- Job item
Count every line in the entries that holds the word "Here". The reply is that count alone.

- Transcribed page contents
=======

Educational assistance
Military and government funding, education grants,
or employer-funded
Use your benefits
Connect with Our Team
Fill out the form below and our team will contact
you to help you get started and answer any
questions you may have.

=======

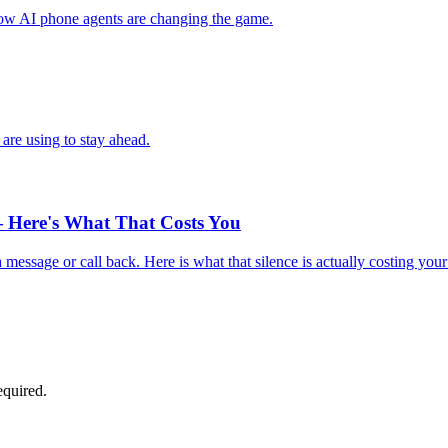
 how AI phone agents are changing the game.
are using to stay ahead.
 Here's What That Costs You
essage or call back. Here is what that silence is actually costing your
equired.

=======

- Exercise answer
2